Diabète, conjoints et convivialité

La convivialité diminue les risques

Suivant une récente étude sur les personnes vivant avec un diabète, la méfiance peut être couteuse. La mortalité des personnes vivant avec un diabète a été observée croissante en fonction du repli sur soi, des personnes ne communiquant pas…..Etude de cinq ans effectuée à l'université de Seattle, les chercheurs ont examiné 3.535 personnes avec un diabète (type 1 ou type 2). Comme la dépression était liée à une mort prématurée du diabète, ces patients étaient exclus. Cette enquête a montré le mur qui peut exister entre les professionnels de santé et les patients et souvent la peur et l’incompréhension étaient notées.
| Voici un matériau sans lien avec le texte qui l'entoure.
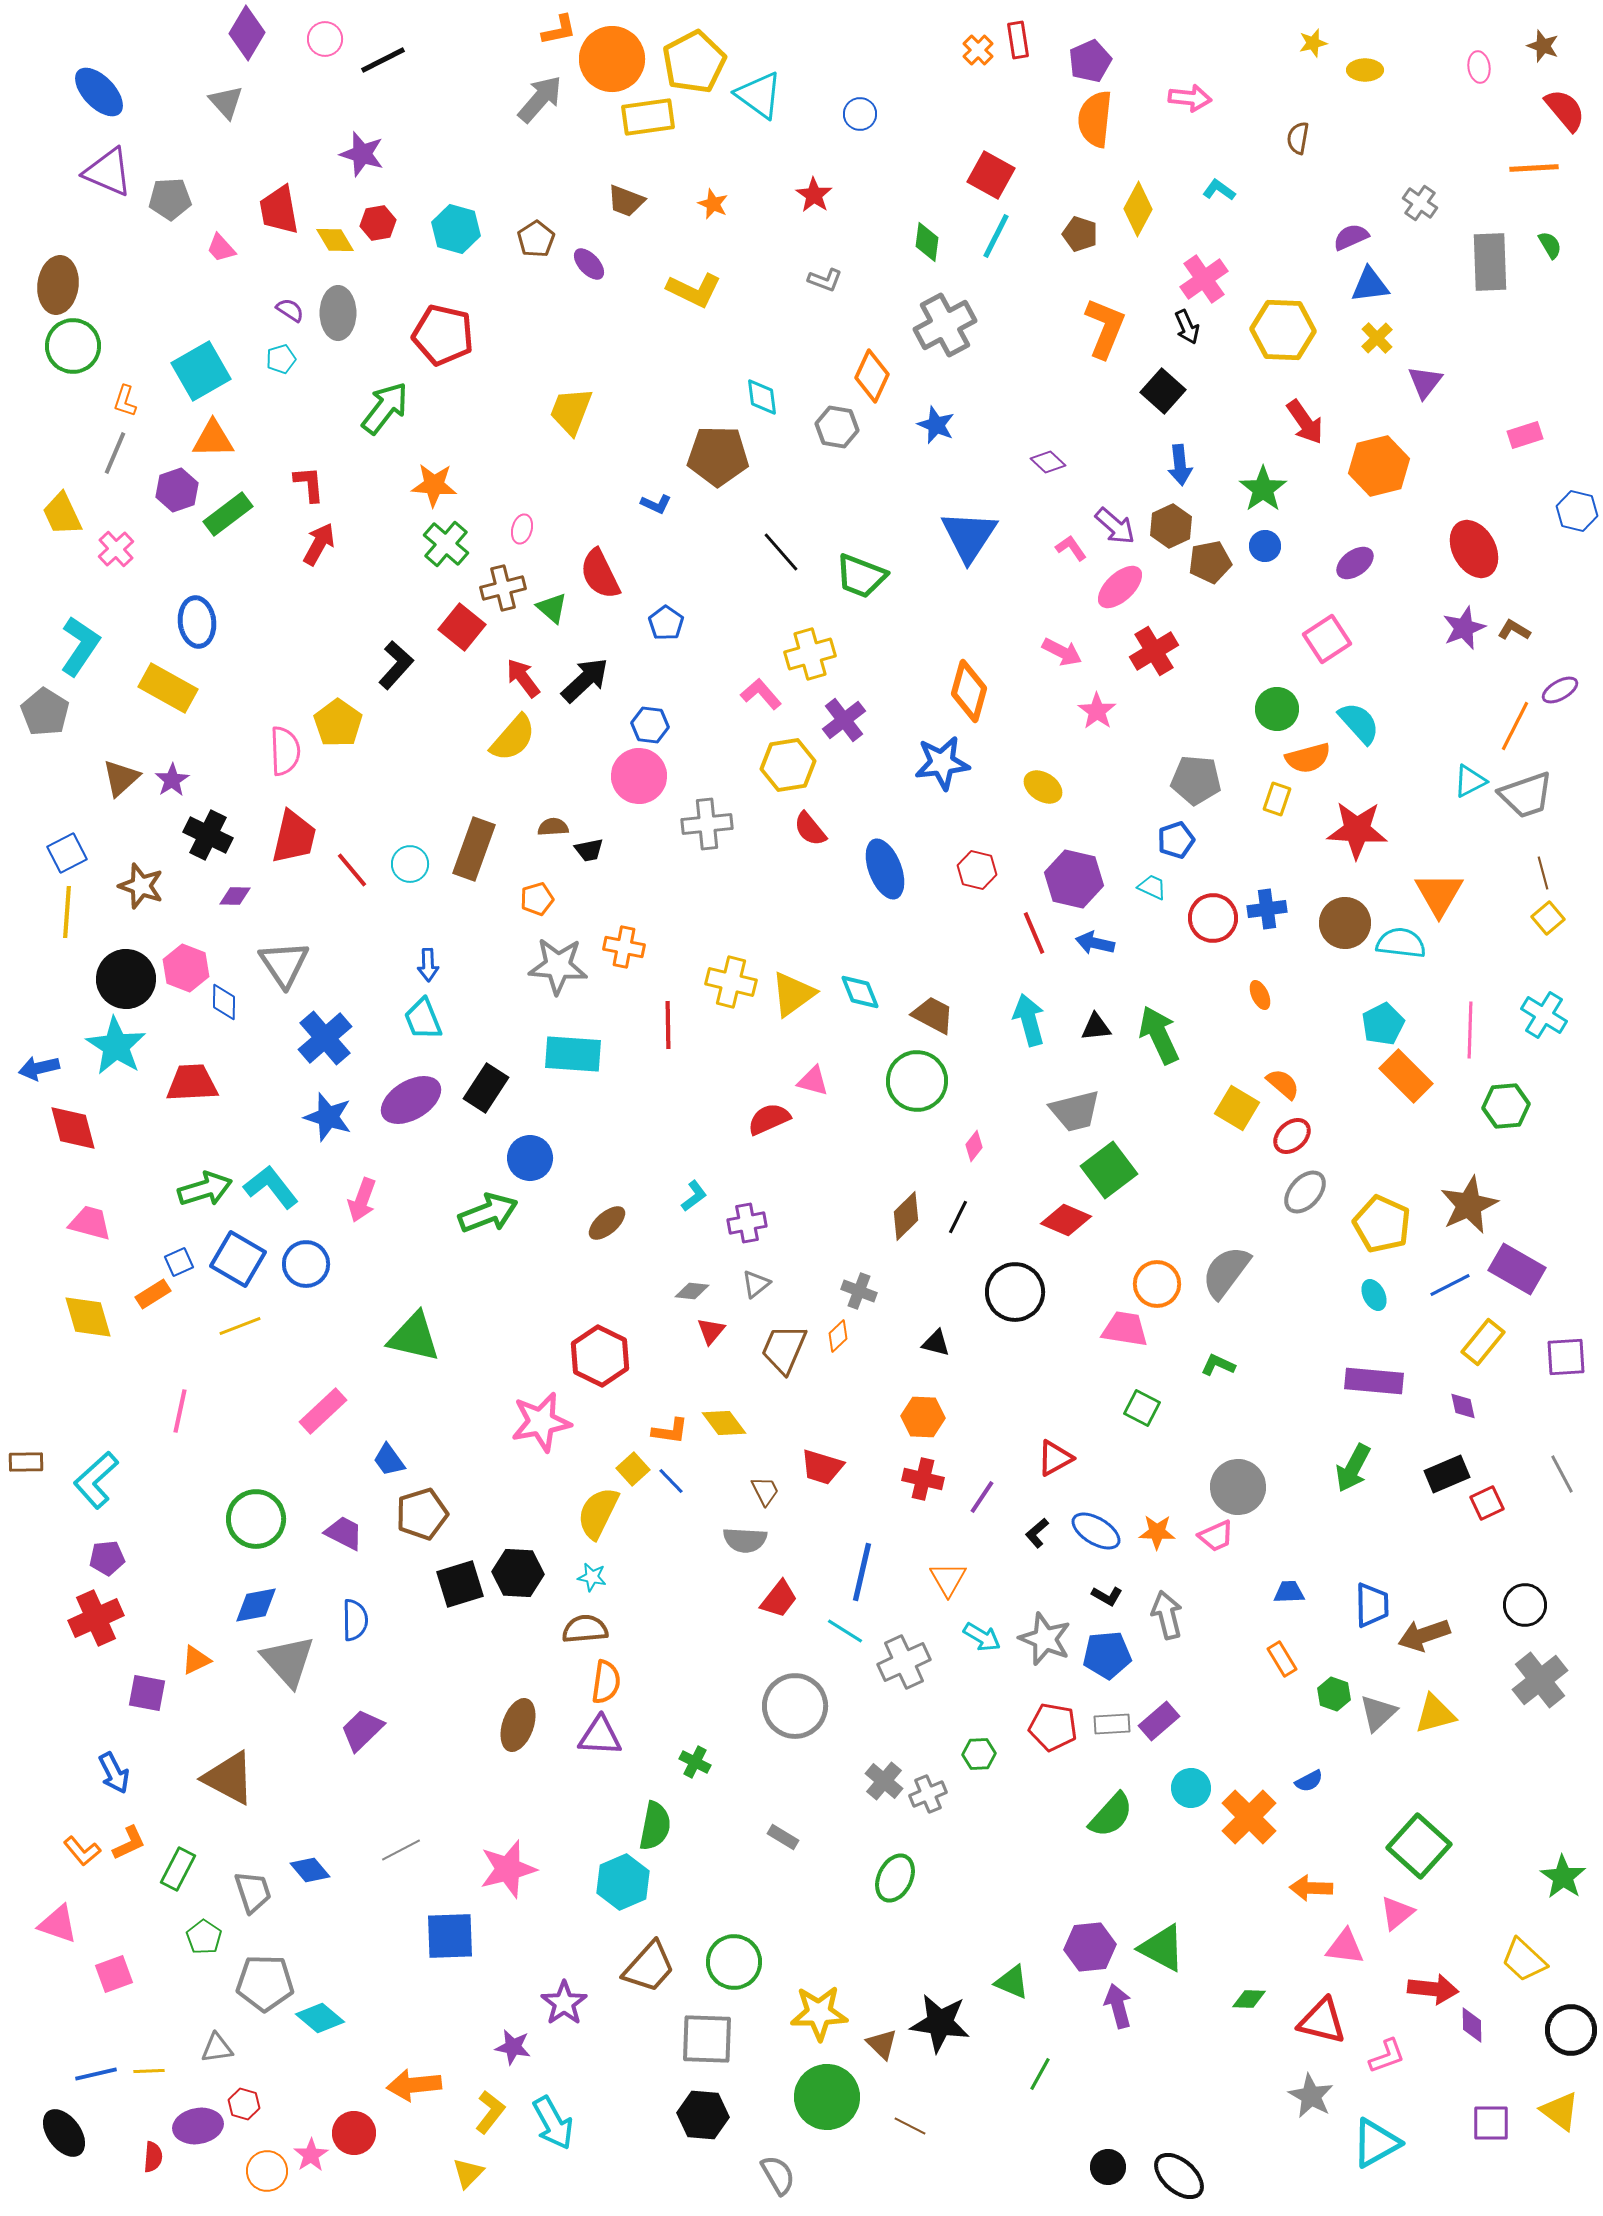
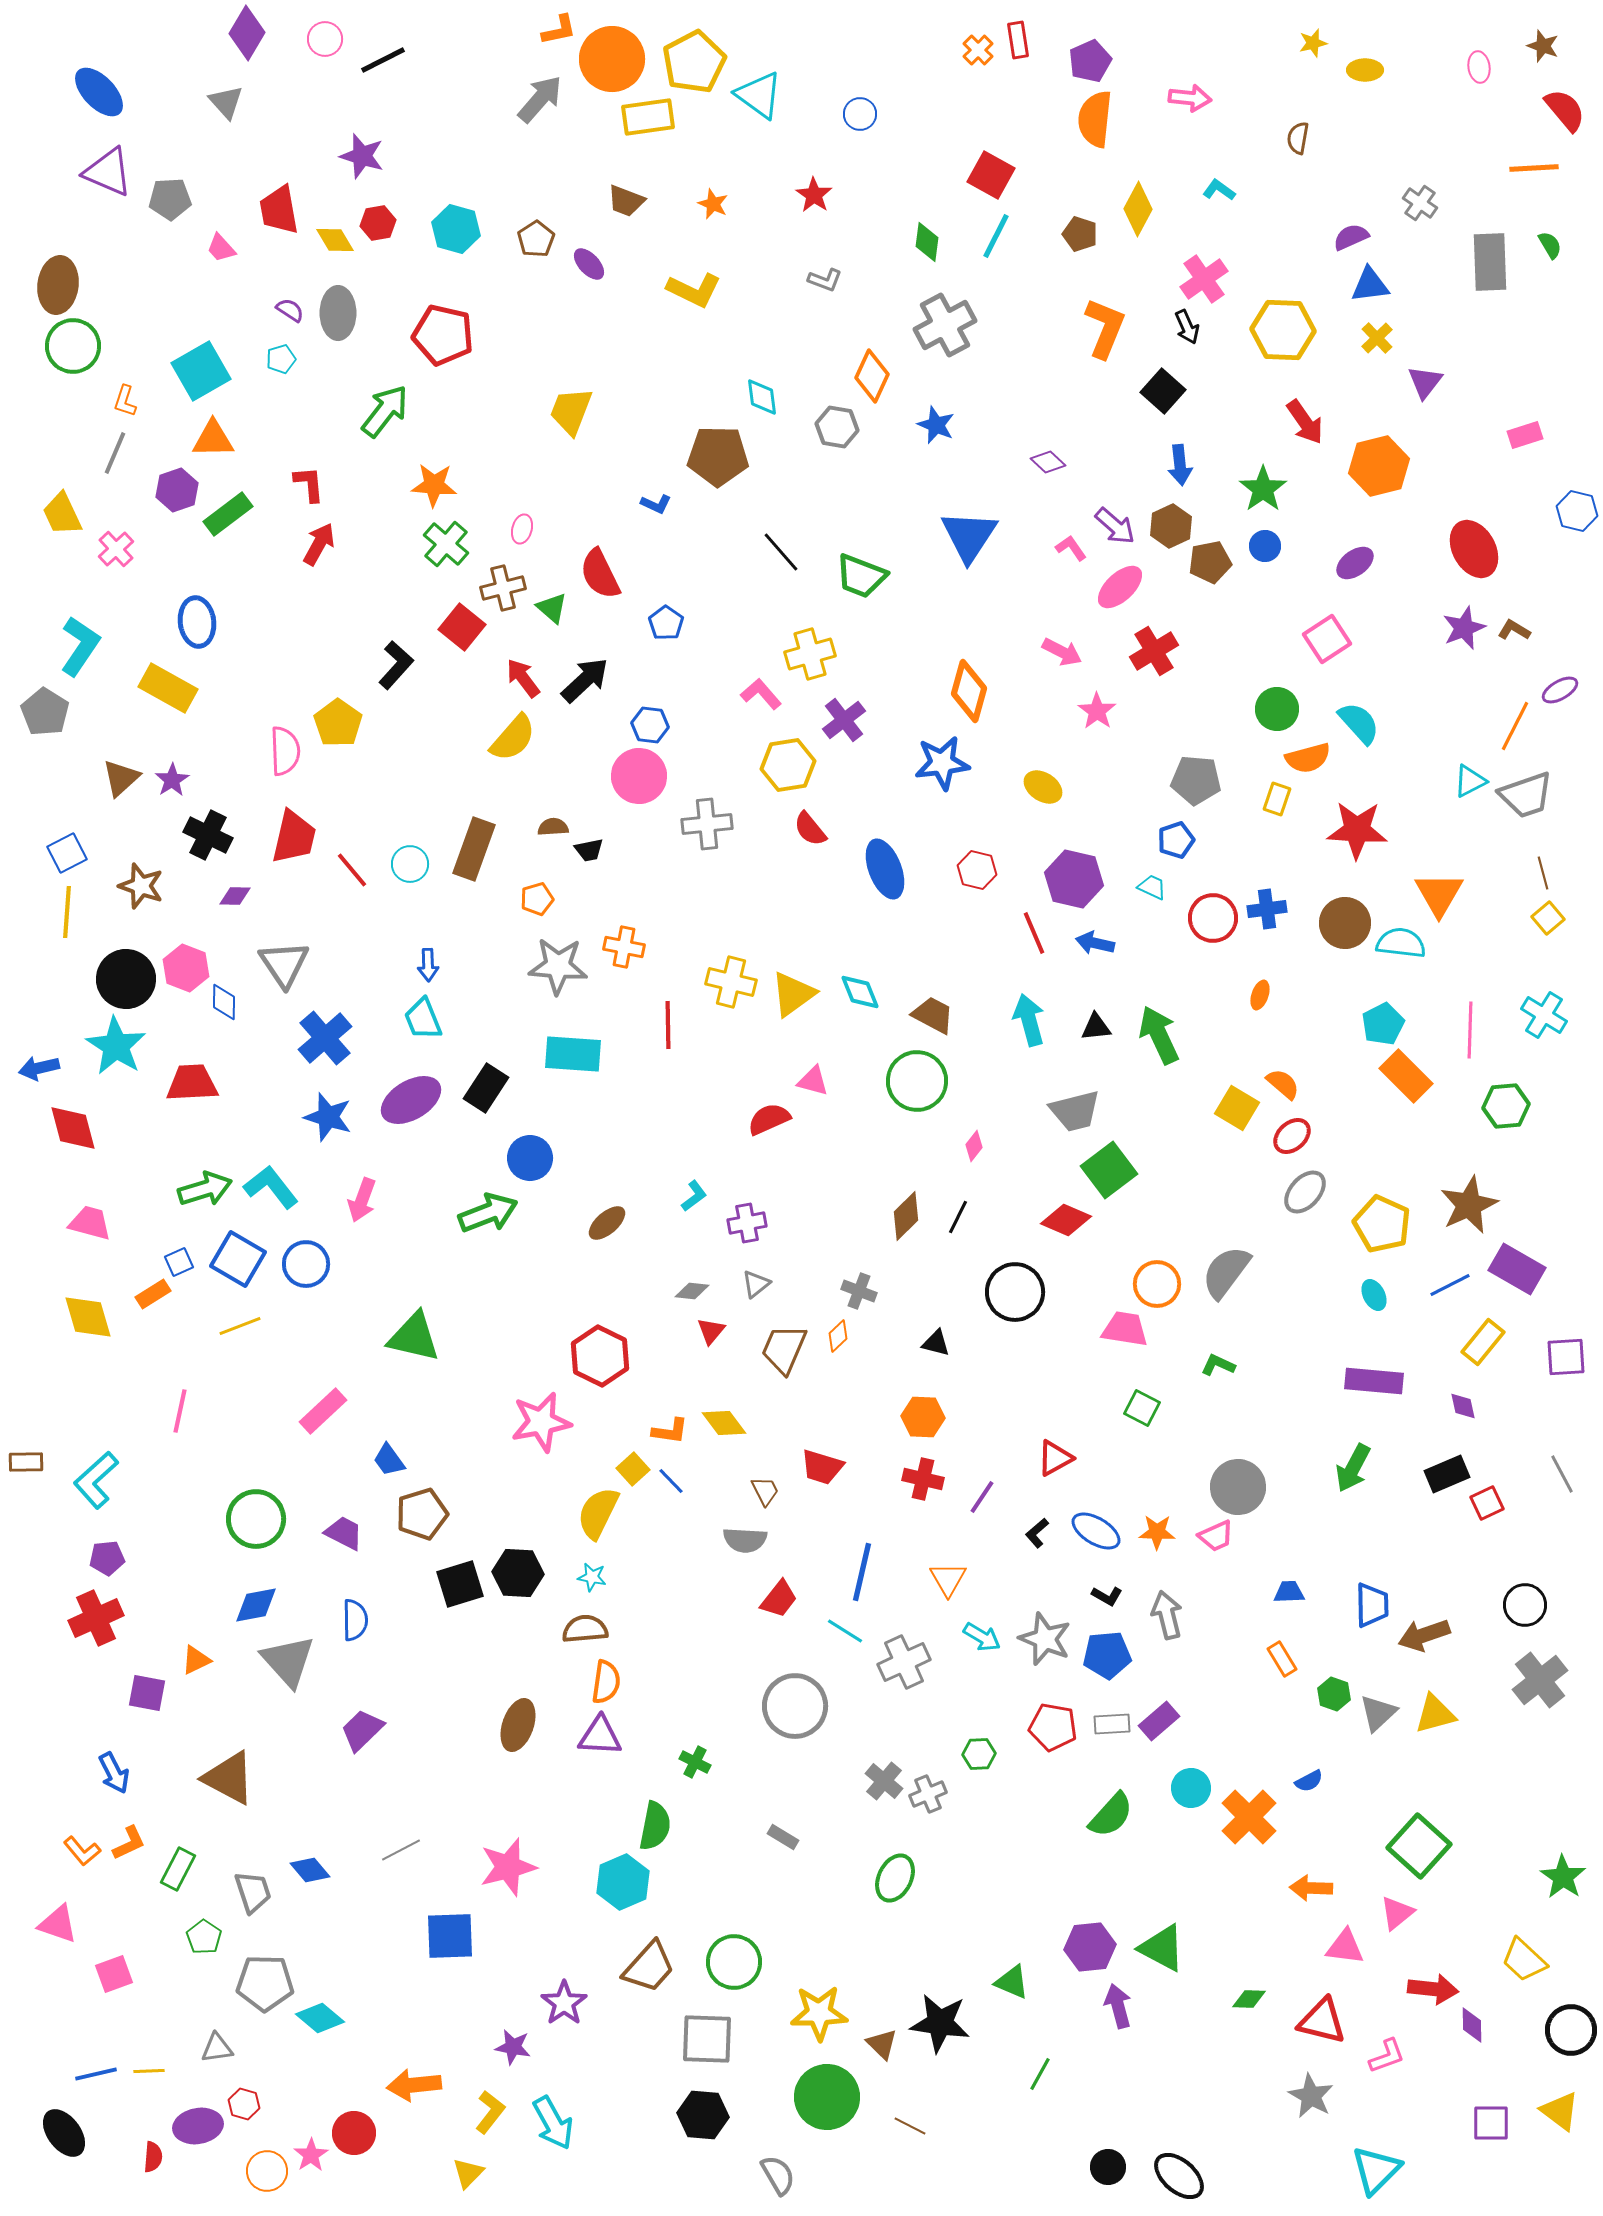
purple star at (362, 154): moved 2 px down
green arrow at (385, 408): moved 3 px down
orange ellipse at (1260, 995): rotated 44 degrees clockwise
pink star at (508, 1869): moved 2 px up
cyan triangle at (1376, 2143): moved 27 px down; rotated 16 degrees counterclockwise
Comme résultat, les sujets étudiés qui étaient méfiants, y compris des professionnels de santé, avaient un taux de mortalité 33% plus haut que ceux qui faisait confiance et recherchaient un appui. Ne pas hésiter à faire confiance, à échanger semble être un atout. La convivialité, amie de la qualité de vie semble aussi efficace qu’un médicament. Cette étude montre indirectement le rôle important de l’accompagnement tel qu’il est développé au sein de l’AFD.

Psychology – Psychiatry, 19 Mar 2010

Impact du diabète sur les conjoints

Les patients âgés avec un diabète mal pris en charge sont plus susceptibles d'être déprimés et les conjoints de ces patients diabétiques souffrent également. Une étude montre que les responsabilités et les angoisses peuvent différer chez les diabétiques et leurs conjoints, mais chacun peut vivre un stress, de la frustration et de la tristesse avec les exigences de la vie avec cette maladie. L'appui du partenaire est primordial, mais ce travail observait la forme prise par leur participation et comment la maladie et sa gestion affectent à la fois le patient et son conjoint. La détresse des conjoints semble similaire à celle des patients et cela peut contribuer à l'irritabilité ou la tristesse. Lorsque les patients de sexe masculin ont été préoccupés par la gestion de leur diabète, leurs symptômes étaient plus élevés que pour les patientes ayant les mêmes préoccupations. Selon les rôles familiaux, les femmes se préoccupent davantage de ces problèmes. Les observations étaient fondées sur 185 couples de plus de 50 ans.